Exercise instructions:
Go through the entries below and pick out every line with "horizontal".

Provided information:
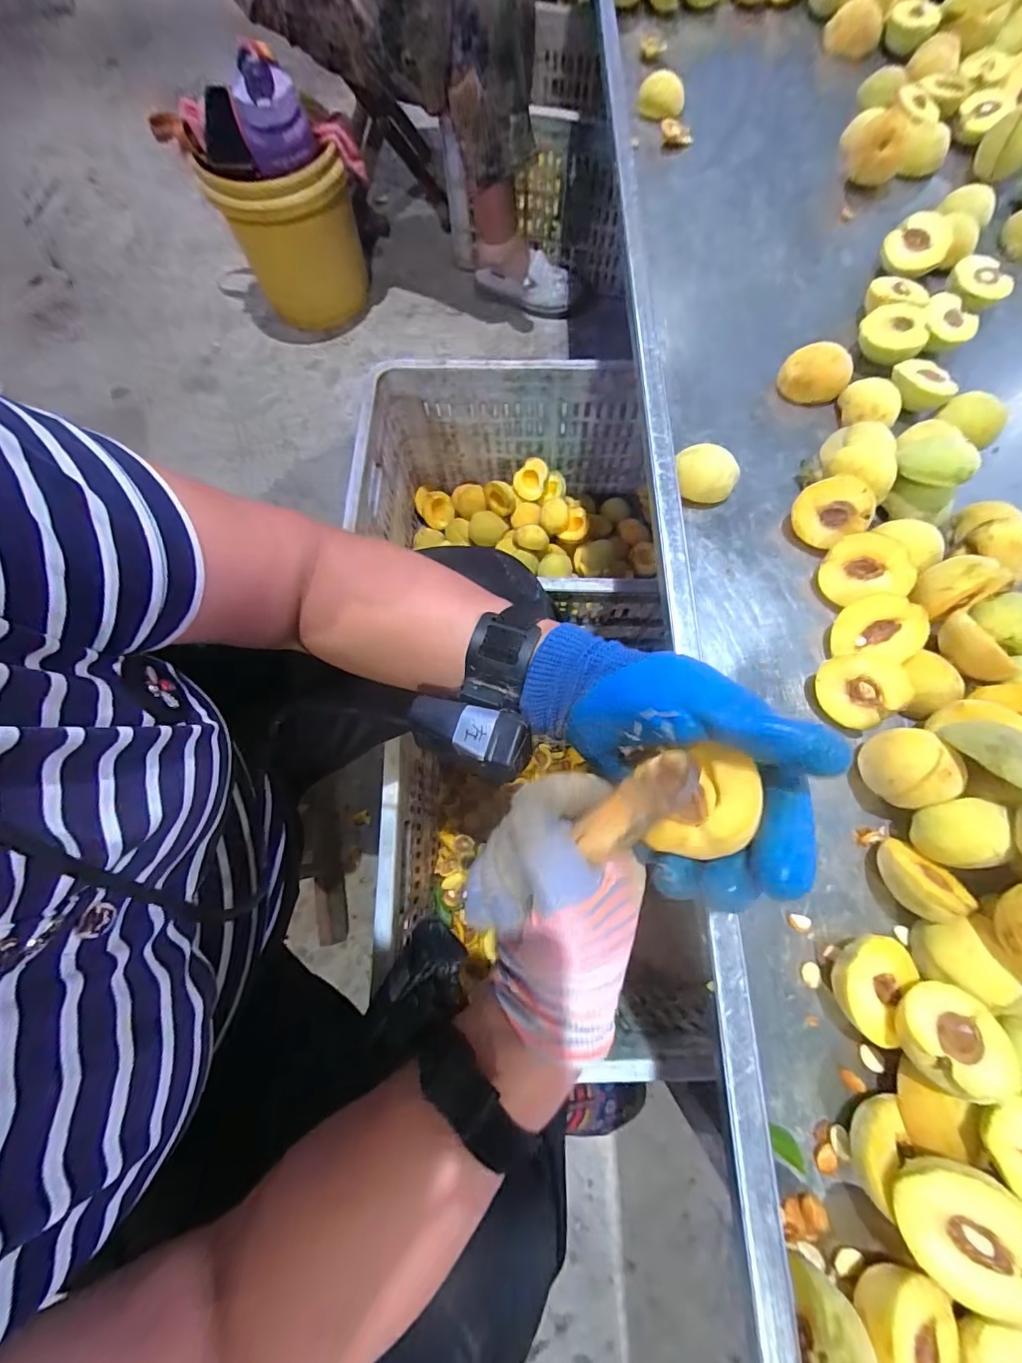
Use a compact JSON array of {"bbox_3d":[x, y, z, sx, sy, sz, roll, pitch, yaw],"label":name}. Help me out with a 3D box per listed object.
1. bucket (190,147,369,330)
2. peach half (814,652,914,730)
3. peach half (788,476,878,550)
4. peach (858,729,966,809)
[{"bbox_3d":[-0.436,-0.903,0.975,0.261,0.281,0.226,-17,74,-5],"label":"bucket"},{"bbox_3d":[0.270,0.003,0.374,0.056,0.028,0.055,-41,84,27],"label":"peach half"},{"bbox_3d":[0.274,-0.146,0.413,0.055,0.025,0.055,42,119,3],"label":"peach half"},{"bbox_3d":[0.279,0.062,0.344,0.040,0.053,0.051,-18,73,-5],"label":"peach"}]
...
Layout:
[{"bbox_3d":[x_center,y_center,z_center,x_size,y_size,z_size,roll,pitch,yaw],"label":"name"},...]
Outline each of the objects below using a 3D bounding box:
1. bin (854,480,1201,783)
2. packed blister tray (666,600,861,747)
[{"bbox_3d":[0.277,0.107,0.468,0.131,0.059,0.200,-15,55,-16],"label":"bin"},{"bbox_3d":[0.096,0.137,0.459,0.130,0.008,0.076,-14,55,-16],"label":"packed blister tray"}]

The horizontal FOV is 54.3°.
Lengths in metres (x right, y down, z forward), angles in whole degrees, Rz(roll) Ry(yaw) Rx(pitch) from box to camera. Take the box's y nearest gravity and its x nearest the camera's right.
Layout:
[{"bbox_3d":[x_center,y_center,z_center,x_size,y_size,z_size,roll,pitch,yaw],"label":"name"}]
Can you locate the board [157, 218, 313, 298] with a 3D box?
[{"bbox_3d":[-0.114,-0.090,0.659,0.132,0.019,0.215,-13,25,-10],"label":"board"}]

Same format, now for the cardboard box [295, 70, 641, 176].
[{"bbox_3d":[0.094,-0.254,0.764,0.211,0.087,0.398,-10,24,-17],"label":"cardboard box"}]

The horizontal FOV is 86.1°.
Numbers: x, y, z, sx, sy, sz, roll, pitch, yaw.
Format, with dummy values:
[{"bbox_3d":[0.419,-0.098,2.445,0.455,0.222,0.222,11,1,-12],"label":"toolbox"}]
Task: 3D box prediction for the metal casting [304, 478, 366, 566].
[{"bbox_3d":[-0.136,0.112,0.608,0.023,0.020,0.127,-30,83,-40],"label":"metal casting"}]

Task answer:
The horizontal FOV is 54.3°.
The horizontal FOV is 86.1°.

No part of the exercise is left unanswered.